I realize that simply performing this operation
float []A = new float[]{1,2,3};
byte []B = new byte[]{1,2,3};
float []C = A+B;
is not possible and unnecessary although it would be nice if it would work. My solution I was trying was following:
public static class ArrayExt
{
public static unsafe TResult[] Add<T1, T2, TResult>(T1 []A, T2 []B)
{
// Assume the length of both arrays is equal
TResult[] result = new TResult[A.Length];
GCHandle h1 = GCHandle.Alloc (A, Pinned);
GCHandle h2 = GCHandle.Alloc (B, Pinned);
GCHandle hR = GCHandle.Alloc (C, Pinned);
void *ptrA = h1.ToPointer();
void *ptrB = h2.ToPointer();
void *ptrR = hR.ToPointer();
for (int i=0; i<A.Length; i++)
{
*((TResult *)ptrR) = (TResult *)((T1)*ptrA + (T2)*ptrB));
}
h1.Free();
h2.Free();
hR.Free();
return result;
}
}
Please excuse if the code above is not quite correct, I wrote it without using an C# editor. Is such a solution a shown above thinkable?
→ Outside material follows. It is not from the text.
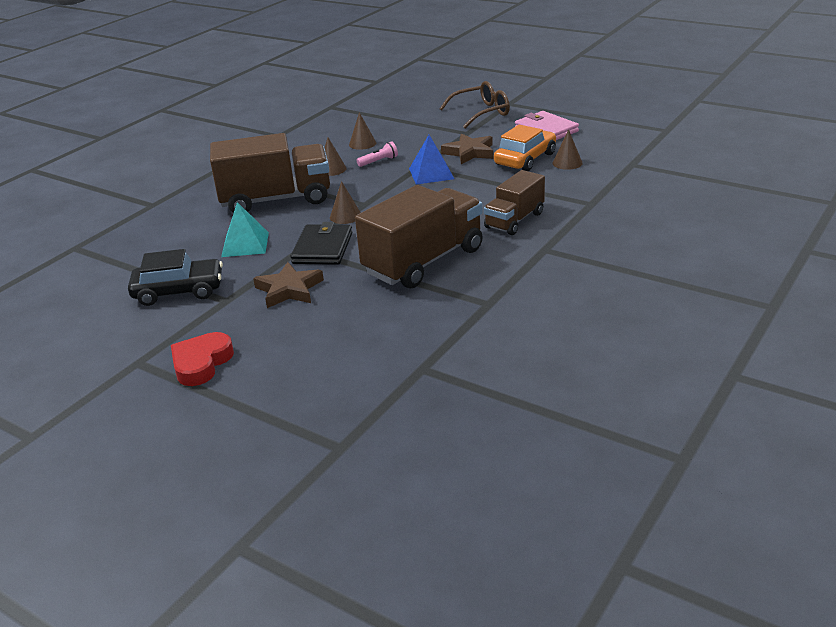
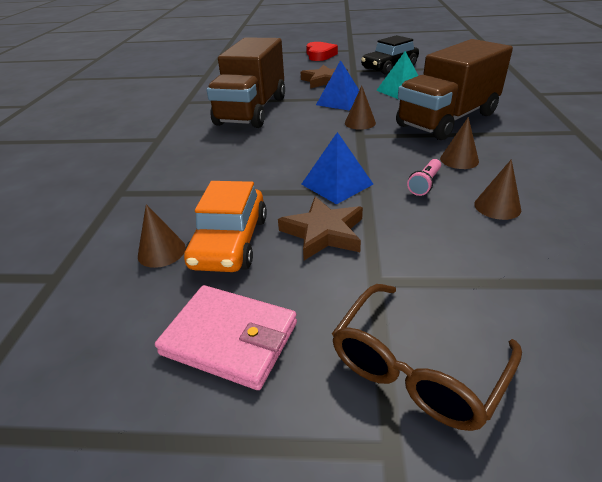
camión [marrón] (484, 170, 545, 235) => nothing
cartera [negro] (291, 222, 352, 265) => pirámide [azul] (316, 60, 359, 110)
Please feel free to ask if I made a mistake or described some things incompletely.
Thanks for your help
Martin
This seems a (complicated) version of the "why don't we have an INumerical interface" .
The short answer to the last question is: No, going to unsafe pointers is no solution, the compiler still can't figure out the + in ((T1)*ptrA + (T2)*ptrB)) .
If you have only a few types like float and UInt32, provide all needed conversion functions, for example from VoxelVolume<UInt32> to VoxelVolume<float> and do the math on VoxelVolume<float>. That should be fast enough for most practical cases. You could even provide a generic conversion function from VoxelVolume<T1> to VoxelVolume<T2> (if T1 is convertible to T2). On the other hand, if you really need a
public static VoxelVolume<T2> operator+(VoxelVolume<T1> A,VoxelVolume<T2> B)
with type conversion from T1 to T2 for each array element, what hinders you from writing such operators?
Import, being a member of a generic class, probably doesn't also need to be itself generic. If it does, you definitely shouldn't use the same name T for both the generic parameter to the class and the generic parameter to the function.
What you're probably looking is Marc Gravell's Generic Operators
As for your questions about C++/CLI, yes this could help if you use templates instead of generics because then all the possible values for typename T are controlled at compile time and the compiler looks up the operators for each. Also, you can use /clr:pure or /clr:safe in which case your code will be MSIL, runnable on AnyCPU just like C#.
Admittedly, I didn't read the whole question (it's a quite a bit too long), but:
VoxelVolume<T> where T : ISummand ... T a; a.Add(b)
static float Sum (this VoxelVolume<float> self, VoxelVolume<float> other) {...}
To add float to byte in any meaningful sense you have to convert byte to float. So convert array of bytes to array of floats and then add them, you only lose some memory.